WORK INSTRUCTIONS
Only the images are to be dropped; the records themselves must be repeated exactly.

[Data extracted from a collection]
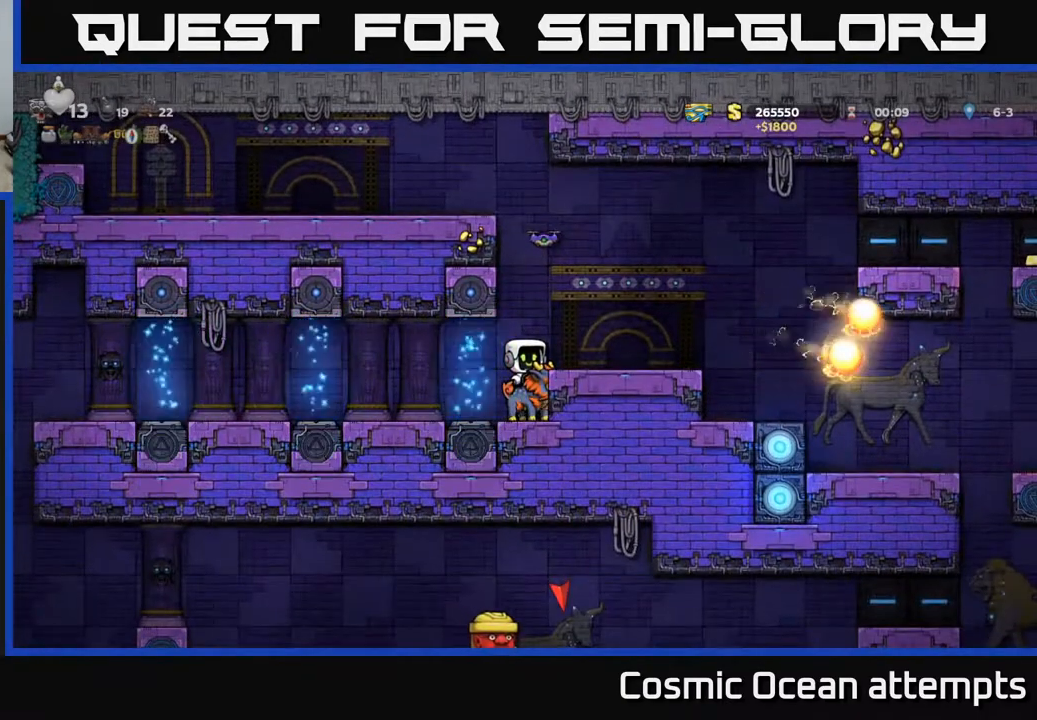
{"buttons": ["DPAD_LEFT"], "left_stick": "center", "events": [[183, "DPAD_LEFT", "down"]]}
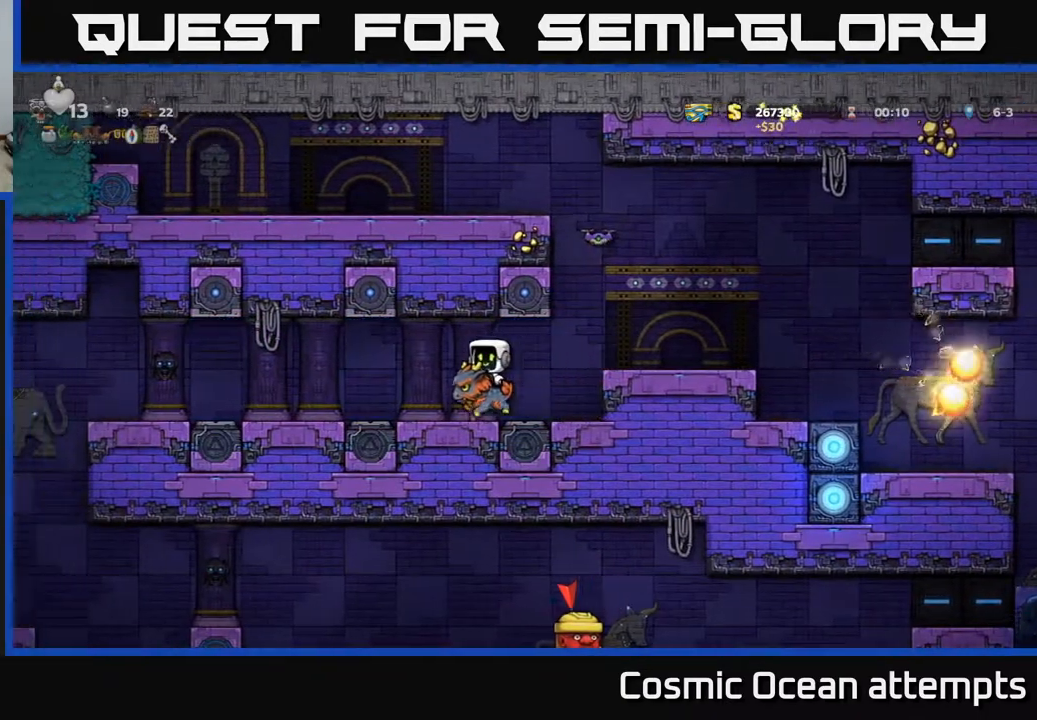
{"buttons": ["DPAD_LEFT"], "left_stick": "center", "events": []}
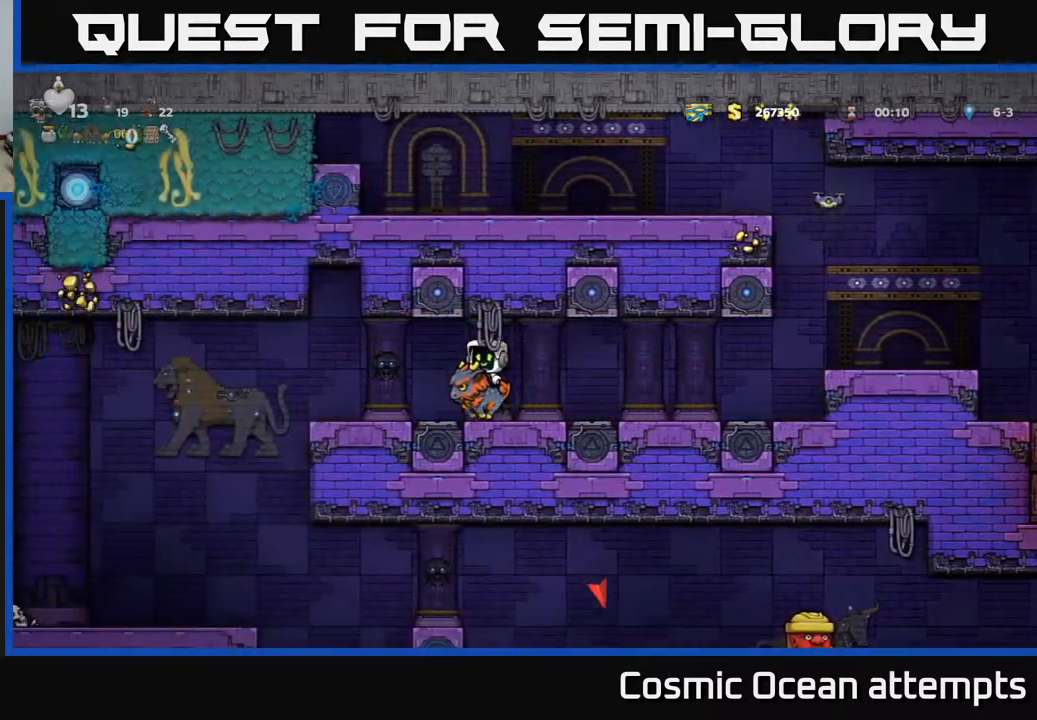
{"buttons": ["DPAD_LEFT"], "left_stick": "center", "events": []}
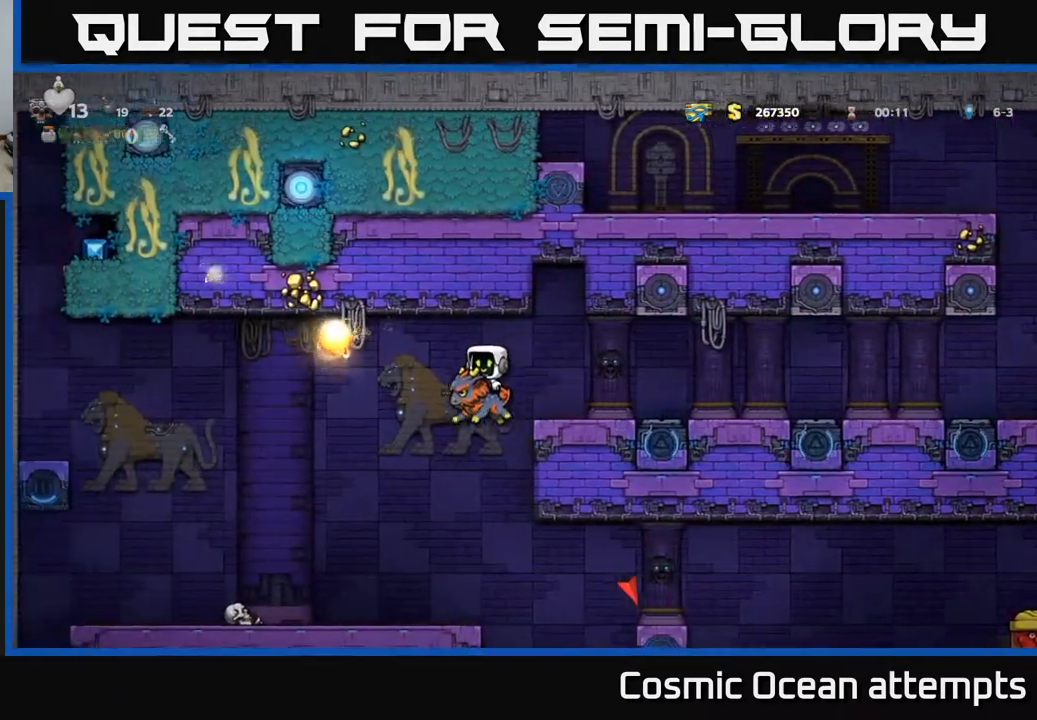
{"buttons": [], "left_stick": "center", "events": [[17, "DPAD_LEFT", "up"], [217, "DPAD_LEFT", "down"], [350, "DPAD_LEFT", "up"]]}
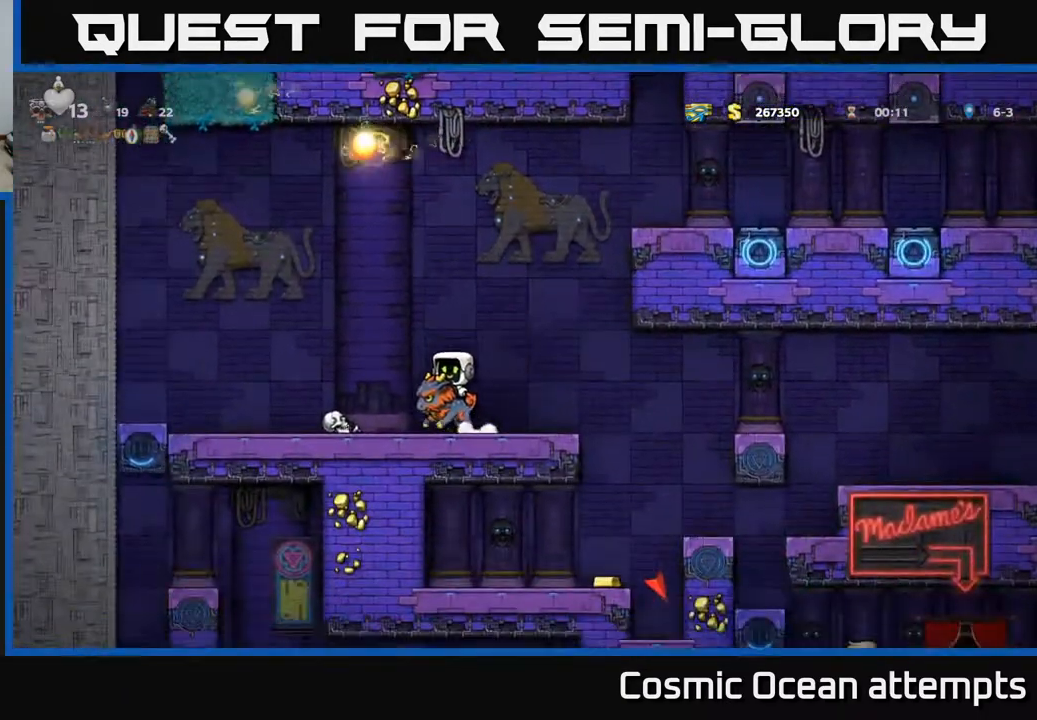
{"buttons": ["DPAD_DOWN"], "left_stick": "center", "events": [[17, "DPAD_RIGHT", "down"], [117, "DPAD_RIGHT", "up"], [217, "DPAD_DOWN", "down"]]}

ANSWER FOR THE TASK
{"buttons": ["DPAD_LEFT"], "left_stick": "center", "events": [[183, "DPAD_LEFT", "down"]]}
{"buttons": ["DPAD_LEFT"], "left_stick": "center", "events": []}
{"buttons": ["DPAD_LEFT"], "left_stick": "center", "events": []}
{"buttons": [], "left_stick": "center", "events": [[17, "DPAD_LEFT", "up"], [217, "DPAD_LEFT", "down"], [350, "DPAD_LEFT", "up"]]}
{"buttons": ["DPAD_DOWN"], "left_stick": "center", "events": [[17, "DPAD_RIGHT", "down"], [117, "DPAD_RIGHT", "up"], [217, "DPAD_DOWN", "down"]]}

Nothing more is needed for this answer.